Now Prieto is suing Domino's, claiming his former employer cruelly denied him workers' compensation for his injuries from that night and then unlawfully fired him.

A Domino's spokesman did not respond to Riptide's request for comment. Nor did Prieto return a message left on his phone.

Prieto had worked for Domino's for 21 years by the time he was sent from Little Havana to Allapattah late one night in October 2010 to deliver some pizzas. When he arrived around midnight, he noticed three young black men riding around nearby on bicycles, he later told police. But Prieto delivered the food to the house anyway and then walked toward his car.

Suddenly, the three men "rushed him," according to a police report. One pulled out a silver revolver and pistol-whipped Prieto in the face. Then the man put the gun to Prieto's head and demanded money. The delivery man handed over $37.98 as well his cell phone and beeper.

According to the report, the sexagenarian then "lumbered to his vehicle," at which point another one of the men pulled out a pistol and demanded the contents of Prieto's other pocket. When he showed him that it was empty, the teenagers finally let the old man go.

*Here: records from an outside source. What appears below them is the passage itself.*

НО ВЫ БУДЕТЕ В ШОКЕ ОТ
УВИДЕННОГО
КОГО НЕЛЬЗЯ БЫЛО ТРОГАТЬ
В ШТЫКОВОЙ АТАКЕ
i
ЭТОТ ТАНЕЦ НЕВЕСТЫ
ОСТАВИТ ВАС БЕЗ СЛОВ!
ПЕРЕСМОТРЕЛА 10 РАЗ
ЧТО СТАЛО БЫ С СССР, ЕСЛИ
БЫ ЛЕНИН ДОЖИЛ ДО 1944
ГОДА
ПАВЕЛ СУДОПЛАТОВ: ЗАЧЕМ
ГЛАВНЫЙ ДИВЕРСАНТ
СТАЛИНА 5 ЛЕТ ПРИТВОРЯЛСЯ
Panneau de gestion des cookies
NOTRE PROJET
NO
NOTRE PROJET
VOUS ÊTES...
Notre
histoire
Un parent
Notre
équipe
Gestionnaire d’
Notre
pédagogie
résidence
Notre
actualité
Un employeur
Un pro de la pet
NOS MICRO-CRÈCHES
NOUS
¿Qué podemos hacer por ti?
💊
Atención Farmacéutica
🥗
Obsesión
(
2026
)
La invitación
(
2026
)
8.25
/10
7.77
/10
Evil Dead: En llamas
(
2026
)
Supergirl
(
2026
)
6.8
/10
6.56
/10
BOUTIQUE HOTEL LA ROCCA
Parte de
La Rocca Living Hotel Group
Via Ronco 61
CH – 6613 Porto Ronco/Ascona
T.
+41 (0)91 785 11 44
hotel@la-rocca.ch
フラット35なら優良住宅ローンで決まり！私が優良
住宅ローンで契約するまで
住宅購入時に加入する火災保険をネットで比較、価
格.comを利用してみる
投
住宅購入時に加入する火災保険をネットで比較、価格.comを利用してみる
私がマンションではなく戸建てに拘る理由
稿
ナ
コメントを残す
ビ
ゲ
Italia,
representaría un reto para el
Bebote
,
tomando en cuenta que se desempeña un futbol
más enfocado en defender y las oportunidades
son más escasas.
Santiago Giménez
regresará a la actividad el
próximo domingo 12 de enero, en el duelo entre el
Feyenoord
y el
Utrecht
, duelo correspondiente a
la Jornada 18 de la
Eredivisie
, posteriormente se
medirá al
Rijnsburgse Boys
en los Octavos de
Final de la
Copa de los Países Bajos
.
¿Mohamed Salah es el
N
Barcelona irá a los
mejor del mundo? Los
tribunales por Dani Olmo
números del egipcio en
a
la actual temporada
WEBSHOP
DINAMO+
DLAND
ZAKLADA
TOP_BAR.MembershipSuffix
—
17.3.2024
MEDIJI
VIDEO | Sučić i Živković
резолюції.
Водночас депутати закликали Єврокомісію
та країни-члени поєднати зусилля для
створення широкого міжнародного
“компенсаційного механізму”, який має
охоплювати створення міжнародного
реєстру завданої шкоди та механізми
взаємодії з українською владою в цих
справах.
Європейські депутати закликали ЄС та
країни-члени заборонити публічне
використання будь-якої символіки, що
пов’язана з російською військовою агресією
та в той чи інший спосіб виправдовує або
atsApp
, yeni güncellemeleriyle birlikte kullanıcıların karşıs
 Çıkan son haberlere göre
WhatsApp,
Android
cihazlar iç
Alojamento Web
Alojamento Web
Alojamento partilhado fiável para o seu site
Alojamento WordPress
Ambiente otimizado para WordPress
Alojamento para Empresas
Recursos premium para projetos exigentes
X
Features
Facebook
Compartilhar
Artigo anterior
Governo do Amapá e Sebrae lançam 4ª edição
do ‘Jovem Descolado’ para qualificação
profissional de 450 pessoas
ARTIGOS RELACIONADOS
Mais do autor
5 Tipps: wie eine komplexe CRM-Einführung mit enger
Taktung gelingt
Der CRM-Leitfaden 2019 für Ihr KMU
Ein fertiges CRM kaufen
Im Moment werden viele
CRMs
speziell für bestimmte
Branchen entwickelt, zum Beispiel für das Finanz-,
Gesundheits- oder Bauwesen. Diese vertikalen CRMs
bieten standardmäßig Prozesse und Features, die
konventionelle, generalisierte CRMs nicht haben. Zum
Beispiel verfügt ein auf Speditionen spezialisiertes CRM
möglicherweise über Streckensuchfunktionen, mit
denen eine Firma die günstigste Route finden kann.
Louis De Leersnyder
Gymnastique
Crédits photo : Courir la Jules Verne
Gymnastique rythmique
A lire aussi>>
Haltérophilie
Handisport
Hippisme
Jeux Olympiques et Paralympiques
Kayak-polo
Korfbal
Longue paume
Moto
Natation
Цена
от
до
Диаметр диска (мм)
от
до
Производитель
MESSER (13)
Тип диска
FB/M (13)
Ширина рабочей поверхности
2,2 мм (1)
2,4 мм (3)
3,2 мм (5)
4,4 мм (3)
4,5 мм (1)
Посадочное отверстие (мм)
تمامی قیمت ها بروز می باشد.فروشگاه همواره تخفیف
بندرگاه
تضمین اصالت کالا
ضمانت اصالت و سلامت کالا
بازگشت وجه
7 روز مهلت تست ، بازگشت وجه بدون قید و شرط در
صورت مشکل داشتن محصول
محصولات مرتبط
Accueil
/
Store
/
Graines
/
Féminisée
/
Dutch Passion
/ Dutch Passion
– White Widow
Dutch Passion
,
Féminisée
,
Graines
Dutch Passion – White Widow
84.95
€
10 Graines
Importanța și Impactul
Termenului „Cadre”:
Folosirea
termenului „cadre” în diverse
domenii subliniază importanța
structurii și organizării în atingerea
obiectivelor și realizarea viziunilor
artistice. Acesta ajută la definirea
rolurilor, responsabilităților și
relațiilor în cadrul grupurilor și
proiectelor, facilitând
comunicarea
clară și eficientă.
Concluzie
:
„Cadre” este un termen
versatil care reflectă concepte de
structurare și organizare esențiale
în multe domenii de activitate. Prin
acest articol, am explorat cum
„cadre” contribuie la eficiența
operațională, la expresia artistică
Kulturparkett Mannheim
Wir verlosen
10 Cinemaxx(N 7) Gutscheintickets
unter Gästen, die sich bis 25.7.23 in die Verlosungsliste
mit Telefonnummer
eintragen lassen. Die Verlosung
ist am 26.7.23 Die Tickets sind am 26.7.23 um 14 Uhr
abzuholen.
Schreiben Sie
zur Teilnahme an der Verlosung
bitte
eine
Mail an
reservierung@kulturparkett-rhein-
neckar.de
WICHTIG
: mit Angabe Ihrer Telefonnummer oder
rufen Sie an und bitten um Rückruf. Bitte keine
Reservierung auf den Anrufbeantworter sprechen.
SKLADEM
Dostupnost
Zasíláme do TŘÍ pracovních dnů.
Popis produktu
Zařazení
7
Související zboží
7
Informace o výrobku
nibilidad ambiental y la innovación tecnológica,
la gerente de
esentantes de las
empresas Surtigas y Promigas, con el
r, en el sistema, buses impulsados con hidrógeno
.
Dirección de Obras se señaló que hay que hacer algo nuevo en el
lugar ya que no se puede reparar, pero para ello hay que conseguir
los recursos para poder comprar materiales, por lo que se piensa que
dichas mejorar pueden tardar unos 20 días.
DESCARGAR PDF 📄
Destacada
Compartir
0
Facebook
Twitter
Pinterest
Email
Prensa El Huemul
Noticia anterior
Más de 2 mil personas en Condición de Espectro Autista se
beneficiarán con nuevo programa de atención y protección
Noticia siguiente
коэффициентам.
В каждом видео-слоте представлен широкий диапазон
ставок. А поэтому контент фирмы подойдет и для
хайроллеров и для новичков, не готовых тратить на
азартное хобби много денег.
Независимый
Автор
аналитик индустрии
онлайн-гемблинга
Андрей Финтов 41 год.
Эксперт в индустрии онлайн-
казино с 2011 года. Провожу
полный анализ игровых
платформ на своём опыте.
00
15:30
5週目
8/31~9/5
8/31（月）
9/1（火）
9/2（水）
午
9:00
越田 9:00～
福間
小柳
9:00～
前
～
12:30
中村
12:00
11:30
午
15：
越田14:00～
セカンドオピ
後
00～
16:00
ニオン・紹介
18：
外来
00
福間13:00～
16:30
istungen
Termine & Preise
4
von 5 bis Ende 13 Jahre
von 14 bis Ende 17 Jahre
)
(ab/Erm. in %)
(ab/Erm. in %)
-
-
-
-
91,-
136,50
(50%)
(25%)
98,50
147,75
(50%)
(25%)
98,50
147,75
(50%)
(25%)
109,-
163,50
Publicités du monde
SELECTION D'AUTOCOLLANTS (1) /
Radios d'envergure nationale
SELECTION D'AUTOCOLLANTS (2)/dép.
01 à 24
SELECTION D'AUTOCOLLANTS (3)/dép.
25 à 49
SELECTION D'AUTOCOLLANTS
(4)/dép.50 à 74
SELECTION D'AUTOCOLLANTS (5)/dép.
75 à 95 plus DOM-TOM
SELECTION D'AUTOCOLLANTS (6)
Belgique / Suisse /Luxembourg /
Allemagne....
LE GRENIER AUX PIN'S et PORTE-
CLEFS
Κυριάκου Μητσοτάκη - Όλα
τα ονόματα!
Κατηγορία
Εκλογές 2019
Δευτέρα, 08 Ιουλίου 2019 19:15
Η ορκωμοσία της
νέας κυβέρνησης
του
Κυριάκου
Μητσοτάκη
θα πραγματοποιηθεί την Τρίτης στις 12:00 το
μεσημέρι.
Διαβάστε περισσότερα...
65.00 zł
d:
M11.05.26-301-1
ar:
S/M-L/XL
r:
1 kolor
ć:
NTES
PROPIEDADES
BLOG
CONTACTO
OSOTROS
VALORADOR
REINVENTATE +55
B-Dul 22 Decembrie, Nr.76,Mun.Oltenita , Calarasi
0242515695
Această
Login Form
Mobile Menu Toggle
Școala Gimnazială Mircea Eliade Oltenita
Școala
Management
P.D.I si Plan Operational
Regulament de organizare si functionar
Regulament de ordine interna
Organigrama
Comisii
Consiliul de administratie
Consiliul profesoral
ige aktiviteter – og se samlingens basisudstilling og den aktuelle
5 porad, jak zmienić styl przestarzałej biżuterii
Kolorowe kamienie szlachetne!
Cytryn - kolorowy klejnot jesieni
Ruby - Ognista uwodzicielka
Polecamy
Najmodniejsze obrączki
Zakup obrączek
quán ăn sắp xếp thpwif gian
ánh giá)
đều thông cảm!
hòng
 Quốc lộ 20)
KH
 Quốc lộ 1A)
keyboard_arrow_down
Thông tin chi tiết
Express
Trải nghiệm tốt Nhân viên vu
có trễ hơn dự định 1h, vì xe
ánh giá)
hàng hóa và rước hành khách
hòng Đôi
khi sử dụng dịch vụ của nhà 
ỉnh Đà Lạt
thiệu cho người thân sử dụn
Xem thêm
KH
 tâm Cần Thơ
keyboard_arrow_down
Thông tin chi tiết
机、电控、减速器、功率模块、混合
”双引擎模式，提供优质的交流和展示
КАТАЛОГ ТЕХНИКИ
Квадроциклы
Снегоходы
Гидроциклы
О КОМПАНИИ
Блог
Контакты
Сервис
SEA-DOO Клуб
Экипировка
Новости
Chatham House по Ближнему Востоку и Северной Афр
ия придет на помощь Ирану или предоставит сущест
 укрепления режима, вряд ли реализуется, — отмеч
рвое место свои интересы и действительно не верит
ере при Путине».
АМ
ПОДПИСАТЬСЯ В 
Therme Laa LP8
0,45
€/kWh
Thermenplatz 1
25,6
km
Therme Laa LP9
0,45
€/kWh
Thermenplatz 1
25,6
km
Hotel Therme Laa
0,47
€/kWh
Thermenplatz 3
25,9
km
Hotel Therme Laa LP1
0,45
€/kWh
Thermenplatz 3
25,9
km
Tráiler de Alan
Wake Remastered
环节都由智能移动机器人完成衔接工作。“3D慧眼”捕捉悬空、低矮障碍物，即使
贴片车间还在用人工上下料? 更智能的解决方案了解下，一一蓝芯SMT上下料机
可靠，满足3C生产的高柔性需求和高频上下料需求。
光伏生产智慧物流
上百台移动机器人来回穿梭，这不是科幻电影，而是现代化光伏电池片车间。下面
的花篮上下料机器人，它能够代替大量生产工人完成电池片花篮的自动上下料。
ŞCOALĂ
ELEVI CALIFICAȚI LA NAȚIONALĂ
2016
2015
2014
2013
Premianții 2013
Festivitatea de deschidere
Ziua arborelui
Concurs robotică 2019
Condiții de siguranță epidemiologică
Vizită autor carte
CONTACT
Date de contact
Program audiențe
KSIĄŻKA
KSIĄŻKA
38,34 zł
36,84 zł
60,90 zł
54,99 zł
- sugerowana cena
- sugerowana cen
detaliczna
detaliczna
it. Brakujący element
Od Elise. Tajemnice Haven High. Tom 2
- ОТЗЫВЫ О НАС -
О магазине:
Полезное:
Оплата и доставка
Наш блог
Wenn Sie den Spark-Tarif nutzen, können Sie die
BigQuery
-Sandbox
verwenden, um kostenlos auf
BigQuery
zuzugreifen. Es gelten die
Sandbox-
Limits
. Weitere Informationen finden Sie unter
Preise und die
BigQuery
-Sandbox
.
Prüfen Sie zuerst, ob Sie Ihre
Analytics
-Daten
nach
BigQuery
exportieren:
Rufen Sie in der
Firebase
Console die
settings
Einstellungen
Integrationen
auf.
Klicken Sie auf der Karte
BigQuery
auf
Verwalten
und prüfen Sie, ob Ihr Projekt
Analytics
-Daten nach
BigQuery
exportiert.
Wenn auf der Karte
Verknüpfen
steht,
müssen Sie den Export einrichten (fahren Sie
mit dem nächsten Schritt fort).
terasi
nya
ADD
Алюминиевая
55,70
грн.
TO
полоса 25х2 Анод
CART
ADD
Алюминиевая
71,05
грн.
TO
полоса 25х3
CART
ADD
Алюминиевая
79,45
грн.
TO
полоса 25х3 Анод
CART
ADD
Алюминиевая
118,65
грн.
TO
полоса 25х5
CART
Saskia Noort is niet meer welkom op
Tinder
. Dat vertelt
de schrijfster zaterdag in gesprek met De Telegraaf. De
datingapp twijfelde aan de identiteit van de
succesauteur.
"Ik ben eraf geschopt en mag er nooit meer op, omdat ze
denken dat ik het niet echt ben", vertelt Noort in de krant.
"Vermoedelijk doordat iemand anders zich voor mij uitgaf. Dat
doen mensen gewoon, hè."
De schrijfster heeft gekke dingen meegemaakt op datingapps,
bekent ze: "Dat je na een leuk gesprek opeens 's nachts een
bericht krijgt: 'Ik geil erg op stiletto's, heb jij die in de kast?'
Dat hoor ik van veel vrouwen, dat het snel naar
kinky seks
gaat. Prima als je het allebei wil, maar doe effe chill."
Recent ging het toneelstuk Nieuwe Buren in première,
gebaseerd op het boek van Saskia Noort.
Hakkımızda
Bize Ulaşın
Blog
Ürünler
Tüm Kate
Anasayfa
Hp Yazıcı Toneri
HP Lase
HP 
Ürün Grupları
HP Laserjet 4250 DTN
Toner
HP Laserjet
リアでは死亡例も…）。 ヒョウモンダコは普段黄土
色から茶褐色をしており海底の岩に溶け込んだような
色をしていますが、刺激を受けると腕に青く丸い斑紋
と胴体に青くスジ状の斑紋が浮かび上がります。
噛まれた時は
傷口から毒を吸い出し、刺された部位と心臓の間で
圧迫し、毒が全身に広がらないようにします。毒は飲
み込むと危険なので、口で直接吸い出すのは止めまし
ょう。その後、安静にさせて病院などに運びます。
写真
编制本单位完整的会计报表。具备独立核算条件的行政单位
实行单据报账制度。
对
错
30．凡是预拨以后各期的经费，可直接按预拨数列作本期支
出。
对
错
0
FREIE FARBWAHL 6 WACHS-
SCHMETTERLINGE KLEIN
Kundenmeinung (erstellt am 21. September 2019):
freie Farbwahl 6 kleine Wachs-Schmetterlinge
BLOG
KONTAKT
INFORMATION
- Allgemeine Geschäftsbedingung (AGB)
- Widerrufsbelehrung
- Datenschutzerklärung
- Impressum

Prieto had bruises and abrasions on his face and had to be treated by an EMT, according to police. In his lawsuit, the delivery man claims the assailants injured his face, mouth, neck, left arm, left ankle, and back.

But his problems were just beginning. According to his lawsuit, Prieto's bosses at Domino's denied him workers' compensation. Instead, they fired him five months later. Even then, he wasn't aware the fast-food mega-chain had dismissed him until a mediation meeting this past January.

Domino's "retaliated against [Prieto] for his filing of a valid workers' compensation claim," the lawsuit says. In addition to "compensatory damages for pain, suffering, and humiliation," Prieto is also seeking retirement benefits.

Sounds like he has earned them. Prieto's case is in Miami-Dade County Court.